4.2.2 DNA methylation
Various gene expression changes are induced in the immune system during pathogen infection, which involves regulating epigenetic mechanisms. For instance, DNA methylation, a kind of epigenetic modification, plays an important role in various biological processes (155). DNA methylation is a stable covalent cytosine modification in a cytosine-guanine dinucleotide (CpG) context, which in the genomes of vertebrates, are highly methylated but sparsely methylated in invertebrates (156). This genomic methylation is regulated by DNA methyltransferases (DNMTs), a key mechanism for controlling gene expression in various organisms (157, 158) (Figure 3). The oxidation of 5-methylcytosine (5mC) at CpG dinucleotides to form 5-hydroxymethylcytosine (5-hmC) serves as an epigenetic marker (159) because 5-hmC is enriched at the enhancers of most highly transcribed genes (160). Conversely, the promoters of highly expressed genes that are highly expressed are loss of CpG methylation and form CpG islands (161). Therefore, CpG islands are important for chromosome stability (162, 163).
In Drosophila melanogaster and Aedes aegypti, genomic hypermethylation caused by Wolbachia infection may be associated with the up-regulation of DNA methyltransferases (DNMTs) gene expression (116, 164, 165). Under these conditions, the cytosine-5 of the host insect DNMTs are induced under bacterial infection to affect the expression of antimicrobial peptides (AMPs) (166). In Drosophila, DNMTs are also required for antiviral innate immune responses (167). Since DNA hypermethylation has been linked to transcriptional silencing (163), it is a key and stable mechanism for repressing gene transcription (168), whereas hypomethylation may increase the transcript levels of genes (169). DNA methylation is a reversible process that can be reversed by Ten-eleven translocation enzymes (TET) when gene expression is active (170). Therefore, the interplay between TET proteins and DNMTs controls the DNA methylation landscape (Figure 3).

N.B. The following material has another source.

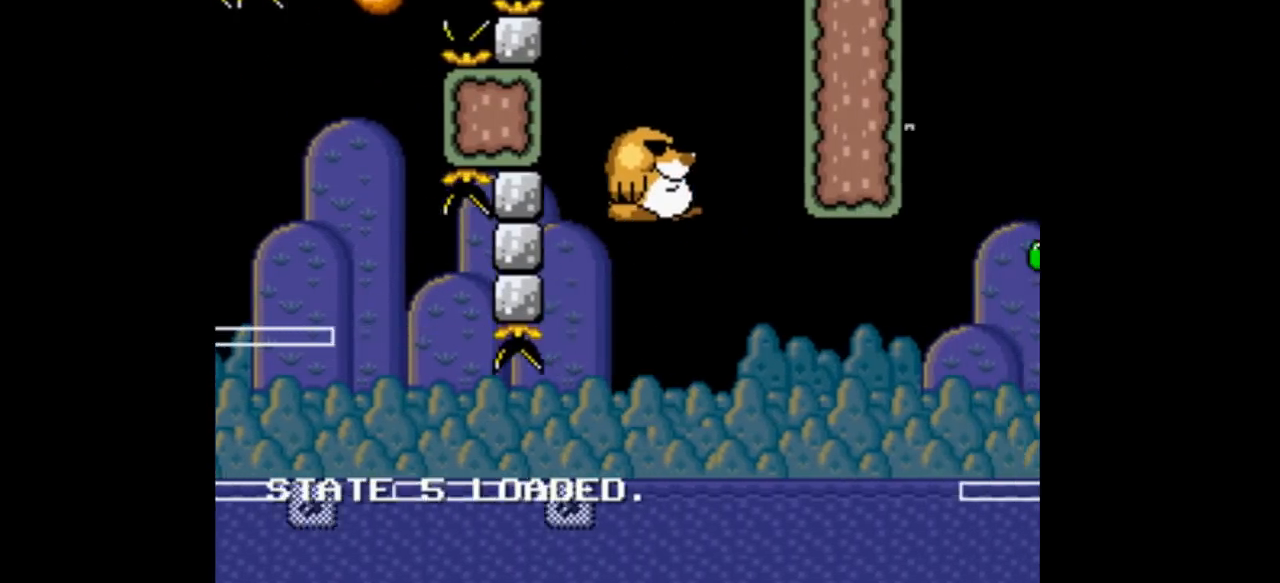
{"dt_ms": 500, "buttons": ["Y"], "events": [[233, "DPAD_LEFT", "down"], [233, "DPAD_RIGHT", "up"], [333, "DPAD_LEFT", "up"], [333, "DPAD_RIGHT", "down"], [433, "DPAD_RIGHT", "up"]]}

The methylation of most DNAs in invertebrates is not in the intergenic regions (171, 172) but rather in genomic loci that match small RNAs in gene bodies, which are densely methylated, probably because they regulate the transcription and mRNA splicing of target genes (173). For instance, the DNA methylation in Apis mellifera controls the alternative splicing of mRNA and is involved in gene expression (174, 175). Pathogens may establish successful infection by manipulating the expression of host genes via DNA methylation. In Bombyx mori, cytoplasmic polyhedrosis virus infection may lead to hypermethylation of the p53-2 gene, suppressing its expression to facilitate the proliferation of infected cells (169).
Although histone and DNA methylation are reported widely in most invertebrates, such as arthropods and mollusks, how histone and DNA methylation interact to regulate gene expression and induce trained immunity in invertebrates remains unknown.
4.2.3 Non-coding RNA
Long non-coding RNAs (LncRNAs) are involved in various regulatory functions in animals, including gene regulation at multiple levels, such as at the post-transcriptional levels, enhancers, promoters, and chromatin modification complexes (176, 177). For example, lncRNAs can affect promoter activity or mRNA translation (178) and form miRNA precursors to regulate target gene expression (152). LncRNAs do not only act intracellularly by regulating HDAC, CBP/P300, and HAT but also can be transported to other cells by exosomes (179, 180), which could be one of the mechanisms of epigenetic inheritance across generations (Figure 3). Both lncRNAs (A. aegypti) and microRNAs (C. elegans) show genetic characteristics (181, 182). Thus, in invertebrates, various studies have reported on the regulation of transcriptional activity by non-coding RNAs, such as miRNAs in Galleria mellonella, let-7 miRNA cluster in silkworms (Dazao P50), miRNAs/lncRNAs in A. aegypti, microRNA-8 in Drosophila, miRNA-317 in C. gigas, etc. (183–188).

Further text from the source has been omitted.